IRSD Superintendent Dr. Susan Bunting said she is equally excited about the Parent Education Center and what it represents for both the Indian River School District and the community.
“The Parent Education Center is one of the cornerstones of our Race to the Top plan, so we are excited about this unique opportunity to provide additional services to parents,” Bunting said.
“By strengthening our partnerships with parents, we hope to enhance their children’s education. We are confident that the center, under the guidance of our talented coordinator, Mrs. Nika Reid, will be successful in providing families with valuable resources to promote academic success.”
Reid said that, once the program is in full swing, she will most likely offer non-traditional hours for classes, so she can meet the needs of daytime workers. She said she is looking forward to creating a true collaboration between the district and the families, and the community agencies and organizations, so the students can truly be set up for academic achievement.
“We want to know the heart of the community,” she said. “It’s truly a partnership.

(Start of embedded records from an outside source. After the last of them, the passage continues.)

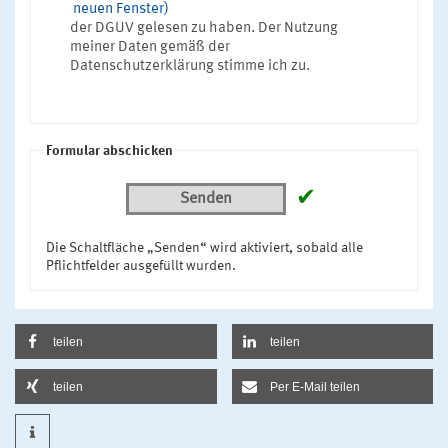
neuen Fenster)
der DGUV gelesen zu haben. Der Nutzung
meiner Daten gemäß der
Datenschutzerklärung stimme ich zu.
Formular abschicken
✔
Senden
Die Schaltfläche „Senden“ wird aktiviert, sobald alle
Pflichtfelder ausgefüllt wurden.
teilen
teilen
teilen
Per E-Mail teilen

It’s going to take more than Mom and Dad, and the school can’t do it alone.”
The Parent Education Center at G.W. Carver in Frankford will hold an open house on Thursday, April 7, from 4 to 6:30 p.m., complete with door prizes and refreshments celebrating Parent/Community Night.
The event is open to anyone, including parents of the students at the Richard Allen School, which is housed in the same building, and to all families in the district.
Reid asked for those community agencies or community leaders that received an invitation to RSVP by Friday, April 1, to Walter S. Smith, principal, or to herself, Nika Reid, parent education coordinator, at (302) 732-3800.
Anyone interested in the center can contact Reid for more information by phone, e-mail or by stopping in. They also have plans to have a Web site built.
The G. W. Carver Educational Center is located at 30207 Frankford School Road in Frankford.